By Sgt. Bob YarbroughMay 8, 2014
FORT STEWART, Ga. - Forward observers with 1st Battalion, 76th Field Artillery Regiment, 4th Infantry Brigade Combat Team, 3rd Infantry Division, certified their skills during a field exercise May 6, on Fort Stewart.
The certification, scheduled for two weeks, tests the soldiers on all the skills that make them effective forward observers.
"It's a certification process," said Sgt. Robert Fisher, a combat observation and lasing team, or COLT, chief with 1-76 FA. "This is for getting all the forward observers in the brigade certified and evaluated in their jobs."
Forward observers call in artillery, mortar and close air support by giving an accurate description and location of a target.
Fisher, a native of Punta Gorda, Florida, evaluated fellow forward observers on the operations of the lightweight laser designator/rangefinder, or LLDR.
"It gives the forward observer an accurate tool to be able to give an accurate location of the enemy position in order to precisely guide on laser-guided munitions from aircraft on to that position," Fisher said.
Other skills the Patriot soldiers were tested on included setting up and operating multiple communications systems, as a two man observer-radio operator team. The radio and GPS-based systems are designed to simplify their jobs through technology.
However, they were still required to perform the most basic and critical tasks of using a compass, map and protractor to locate areas where fire support was notionally needed. After mapping their location and routes, the teams located and occupied an observation post, and called in a fire mission.

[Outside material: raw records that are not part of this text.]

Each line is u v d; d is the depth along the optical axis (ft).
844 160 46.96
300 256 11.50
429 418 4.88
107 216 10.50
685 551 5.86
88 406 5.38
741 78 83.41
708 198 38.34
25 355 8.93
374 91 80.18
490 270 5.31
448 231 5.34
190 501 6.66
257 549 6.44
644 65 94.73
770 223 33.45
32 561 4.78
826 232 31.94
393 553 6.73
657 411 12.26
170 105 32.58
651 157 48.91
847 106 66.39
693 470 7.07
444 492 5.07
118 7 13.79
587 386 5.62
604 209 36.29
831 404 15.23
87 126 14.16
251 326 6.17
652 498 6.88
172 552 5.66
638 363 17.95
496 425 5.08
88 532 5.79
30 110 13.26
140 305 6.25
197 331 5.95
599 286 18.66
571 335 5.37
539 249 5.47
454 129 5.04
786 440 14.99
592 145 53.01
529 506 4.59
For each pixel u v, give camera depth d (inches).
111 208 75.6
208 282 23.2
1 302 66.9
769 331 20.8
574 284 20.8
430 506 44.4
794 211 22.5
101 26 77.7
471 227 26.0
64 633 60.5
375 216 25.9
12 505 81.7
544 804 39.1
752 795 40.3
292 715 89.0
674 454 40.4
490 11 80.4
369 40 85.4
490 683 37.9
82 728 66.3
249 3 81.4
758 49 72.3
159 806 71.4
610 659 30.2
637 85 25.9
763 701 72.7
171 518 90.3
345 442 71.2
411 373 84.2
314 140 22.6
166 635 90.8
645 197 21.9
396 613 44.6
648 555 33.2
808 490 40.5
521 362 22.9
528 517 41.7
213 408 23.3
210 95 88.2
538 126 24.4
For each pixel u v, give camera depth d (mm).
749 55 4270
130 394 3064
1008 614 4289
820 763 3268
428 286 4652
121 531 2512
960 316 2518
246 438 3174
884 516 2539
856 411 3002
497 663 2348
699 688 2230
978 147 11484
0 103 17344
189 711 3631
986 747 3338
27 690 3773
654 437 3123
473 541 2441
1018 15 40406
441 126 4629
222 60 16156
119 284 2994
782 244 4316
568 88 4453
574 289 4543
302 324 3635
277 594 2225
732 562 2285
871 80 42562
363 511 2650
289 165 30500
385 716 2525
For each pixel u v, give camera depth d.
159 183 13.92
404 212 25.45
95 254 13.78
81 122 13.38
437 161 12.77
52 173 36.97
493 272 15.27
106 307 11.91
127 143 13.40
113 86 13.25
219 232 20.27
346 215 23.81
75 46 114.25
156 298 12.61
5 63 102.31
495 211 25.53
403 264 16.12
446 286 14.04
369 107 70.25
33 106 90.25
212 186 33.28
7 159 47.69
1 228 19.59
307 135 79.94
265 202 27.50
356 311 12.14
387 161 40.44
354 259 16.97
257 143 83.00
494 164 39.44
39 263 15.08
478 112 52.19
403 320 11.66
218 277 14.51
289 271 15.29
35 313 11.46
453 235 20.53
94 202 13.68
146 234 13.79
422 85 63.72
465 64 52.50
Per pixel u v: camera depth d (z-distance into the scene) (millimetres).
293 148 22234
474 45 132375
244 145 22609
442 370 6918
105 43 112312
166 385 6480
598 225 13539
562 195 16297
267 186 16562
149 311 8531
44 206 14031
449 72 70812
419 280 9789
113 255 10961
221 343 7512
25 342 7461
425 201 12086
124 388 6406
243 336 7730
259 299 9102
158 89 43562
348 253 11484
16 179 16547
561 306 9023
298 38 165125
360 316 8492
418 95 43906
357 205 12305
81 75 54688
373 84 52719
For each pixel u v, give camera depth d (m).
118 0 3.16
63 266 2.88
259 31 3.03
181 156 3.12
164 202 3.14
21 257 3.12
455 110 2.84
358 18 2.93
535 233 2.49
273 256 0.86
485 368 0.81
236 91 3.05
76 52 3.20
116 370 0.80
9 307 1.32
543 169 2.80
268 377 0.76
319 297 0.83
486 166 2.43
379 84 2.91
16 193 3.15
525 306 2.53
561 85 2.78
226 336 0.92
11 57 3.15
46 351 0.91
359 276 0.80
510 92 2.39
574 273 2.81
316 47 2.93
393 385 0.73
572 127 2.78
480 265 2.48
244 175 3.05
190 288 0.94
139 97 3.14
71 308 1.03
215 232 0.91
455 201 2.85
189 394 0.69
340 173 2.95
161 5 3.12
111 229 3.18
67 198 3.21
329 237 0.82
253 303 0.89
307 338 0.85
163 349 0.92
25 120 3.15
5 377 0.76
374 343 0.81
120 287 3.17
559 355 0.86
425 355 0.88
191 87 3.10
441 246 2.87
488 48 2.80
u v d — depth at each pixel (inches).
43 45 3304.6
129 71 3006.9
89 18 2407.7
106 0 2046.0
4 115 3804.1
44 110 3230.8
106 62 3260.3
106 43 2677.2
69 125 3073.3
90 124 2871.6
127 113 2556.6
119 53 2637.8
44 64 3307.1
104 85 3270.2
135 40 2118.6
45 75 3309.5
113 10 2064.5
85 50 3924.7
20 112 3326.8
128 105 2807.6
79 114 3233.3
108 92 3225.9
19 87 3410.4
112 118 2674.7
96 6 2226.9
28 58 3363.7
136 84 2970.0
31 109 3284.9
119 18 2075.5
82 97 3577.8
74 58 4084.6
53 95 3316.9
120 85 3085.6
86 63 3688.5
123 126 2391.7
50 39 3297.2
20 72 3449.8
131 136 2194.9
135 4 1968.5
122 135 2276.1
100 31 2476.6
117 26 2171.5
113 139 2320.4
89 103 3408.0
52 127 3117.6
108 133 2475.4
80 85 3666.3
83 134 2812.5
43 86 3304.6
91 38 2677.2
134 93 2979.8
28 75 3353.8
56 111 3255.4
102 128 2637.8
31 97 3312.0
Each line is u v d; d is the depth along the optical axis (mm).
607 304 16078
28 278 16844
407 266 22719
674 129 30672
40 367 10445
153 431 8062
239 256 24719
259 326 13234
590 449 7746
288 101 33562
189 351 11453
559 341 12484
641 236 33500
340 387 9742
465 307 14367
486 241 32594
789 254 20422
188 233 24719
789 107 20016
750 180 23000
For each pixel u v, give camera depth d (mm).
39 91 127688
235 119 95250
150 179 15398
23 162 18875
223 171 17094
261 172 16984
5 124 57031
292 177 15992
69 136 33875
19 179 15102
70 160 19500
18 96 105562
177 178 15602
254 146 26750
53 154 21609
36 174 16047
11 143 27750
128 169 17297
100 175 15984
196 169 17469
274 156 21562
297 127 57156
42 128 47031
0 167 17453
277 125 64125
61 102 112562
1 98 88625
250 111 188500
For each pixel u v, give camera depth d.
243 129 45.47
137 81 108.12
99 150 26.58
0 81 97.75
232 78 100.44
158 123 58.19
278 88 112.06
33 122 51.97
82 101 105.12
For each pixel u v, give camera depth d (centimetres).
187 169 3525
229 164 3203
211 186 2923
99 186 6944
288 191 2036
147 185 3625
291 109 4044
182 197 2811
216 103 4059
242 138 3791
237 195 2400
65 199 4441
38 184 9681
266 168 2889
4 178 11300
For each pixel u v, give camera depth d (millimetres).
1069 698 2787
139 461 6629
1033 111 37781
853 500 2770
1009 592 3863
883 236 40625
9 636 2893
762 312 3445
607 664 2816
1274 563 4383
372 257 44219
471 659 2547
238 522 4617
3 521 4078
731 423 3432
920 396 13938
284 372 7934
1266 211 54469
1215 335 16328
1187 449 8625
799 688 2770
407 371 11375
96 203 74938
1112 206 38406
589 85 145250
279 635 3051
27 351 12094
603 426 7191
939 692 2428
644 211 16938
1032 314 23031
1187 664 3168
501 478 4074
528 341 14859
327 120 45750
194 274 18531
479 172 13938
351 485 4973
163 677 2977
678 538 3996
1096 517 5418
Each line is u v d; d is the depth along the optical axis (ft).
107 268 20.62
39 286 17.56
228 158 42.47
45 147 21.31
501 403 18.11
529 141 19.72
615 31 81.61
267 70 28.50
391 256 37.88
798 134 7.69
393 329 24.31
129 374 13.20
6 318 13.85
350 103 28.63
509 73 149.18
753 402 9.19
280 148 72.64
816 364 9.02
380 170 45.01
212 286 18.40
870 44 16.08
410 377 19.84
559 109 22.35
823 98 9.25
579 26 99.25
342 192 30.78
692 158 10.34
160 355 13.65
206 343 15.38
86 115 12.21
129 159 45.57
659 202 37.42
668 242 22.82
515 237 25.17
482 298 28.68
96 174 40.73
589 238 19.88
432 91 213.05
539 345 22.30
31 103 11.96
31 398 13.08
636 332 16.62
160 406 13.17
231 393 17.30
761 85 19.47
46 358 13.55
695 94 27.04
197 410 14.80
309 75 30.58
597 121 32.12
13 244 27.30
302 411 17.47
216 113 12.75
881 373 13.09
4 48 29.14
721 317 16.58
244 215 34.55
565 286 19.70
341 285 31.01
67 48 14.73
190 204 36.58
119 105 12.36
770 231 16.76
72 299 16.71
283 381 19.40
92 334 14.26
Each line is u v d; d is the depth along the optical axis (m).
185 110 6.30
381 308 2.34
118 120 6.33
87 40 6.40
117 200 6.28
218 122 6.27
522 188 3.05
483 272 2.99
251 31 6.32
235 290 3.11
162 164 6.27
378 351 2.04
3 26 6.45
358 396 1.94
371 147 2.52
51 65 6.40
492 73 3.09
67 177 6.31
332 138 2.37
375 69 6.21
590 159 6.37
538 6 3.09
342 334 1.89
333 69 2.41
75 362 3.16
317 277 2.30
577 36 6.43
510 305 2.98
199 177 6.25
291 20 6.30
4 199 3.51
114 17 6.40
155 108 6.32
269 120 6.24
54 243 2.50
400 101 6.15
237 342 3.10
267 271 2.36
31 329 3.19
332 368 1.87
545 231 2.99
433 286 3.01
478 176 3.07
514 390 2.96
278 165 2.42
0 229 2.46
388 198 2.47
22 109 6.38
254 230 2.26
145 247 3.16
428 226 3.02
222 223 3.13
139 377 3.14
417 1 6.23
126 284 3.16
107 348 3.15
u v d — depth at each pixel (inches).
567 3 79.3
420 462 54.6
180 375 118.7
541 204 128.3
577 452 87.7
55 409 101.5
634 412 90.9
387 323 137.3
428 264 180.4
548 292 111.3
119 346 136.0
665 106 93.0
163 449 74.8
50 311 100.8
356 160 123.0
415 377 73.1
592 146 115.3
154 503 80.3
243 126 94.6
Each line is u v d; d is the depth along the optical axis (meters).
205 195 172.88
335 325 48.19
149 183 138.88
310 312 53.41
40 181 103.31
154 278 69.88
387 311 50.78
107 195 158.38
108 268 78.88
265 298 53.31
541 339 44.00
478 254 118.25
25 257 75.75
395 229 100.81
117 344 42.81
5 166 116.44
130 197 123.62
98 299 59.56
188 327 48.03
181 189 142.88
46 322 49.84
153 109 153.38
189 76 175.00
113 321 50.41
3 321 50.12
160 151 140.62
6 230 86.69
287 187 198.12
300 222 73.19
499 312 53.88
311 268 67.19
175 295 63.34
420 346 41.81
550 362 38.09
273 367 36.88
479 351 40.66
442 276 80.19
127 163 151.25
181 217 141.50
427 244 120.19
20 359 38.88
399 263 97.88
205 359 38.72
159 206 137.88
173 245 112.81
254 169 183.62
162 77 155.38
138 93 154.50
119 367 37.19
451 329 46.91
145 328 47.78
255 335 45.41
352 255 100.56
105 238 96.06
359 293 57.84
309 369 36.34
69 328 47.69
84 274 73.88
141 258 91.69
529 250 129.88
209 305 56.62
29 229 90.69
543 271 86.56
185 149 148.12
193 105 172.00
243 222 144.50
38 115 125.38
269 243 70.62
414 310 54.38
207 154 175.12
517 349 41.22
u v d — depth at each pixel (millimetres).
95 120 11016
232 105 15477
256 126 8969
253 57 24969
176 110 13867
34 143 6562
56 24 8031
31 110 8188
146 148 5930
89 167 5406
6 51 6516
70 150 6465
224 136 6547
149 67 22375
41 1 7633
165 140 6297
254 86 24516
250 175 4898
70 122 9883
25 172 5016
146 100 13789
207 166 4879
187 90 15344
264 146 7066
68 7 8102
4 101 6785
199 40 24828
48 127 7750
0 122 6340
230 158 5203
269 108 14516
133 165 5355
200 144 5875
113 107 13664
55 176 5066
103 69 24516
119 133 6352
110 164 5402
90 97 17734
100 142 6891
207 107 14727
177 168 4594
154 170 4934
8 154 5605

Every skill the soldiers are tested on is vital to their performance in combat, having the potential to safeguard soldiers, equipment and vehicle convoys without needing ground soldiers to engage enemies.
Pfc. Tucker Murphy, a forward observer with 1-76 FA's COLT, was confident in all of his skills, but said he had to practice some of them more than others to prepare.
"The most difficult task for me would probably be [observation post] location," said the Hambleton, West Virginia native. "It's not something I've practiced very much, being in a COLT setting where we bring the [M1200 Armored] Knight vehicles up and observe."
"It's our job," said Murphy. "Every part of this [certification] is something that we do in combat."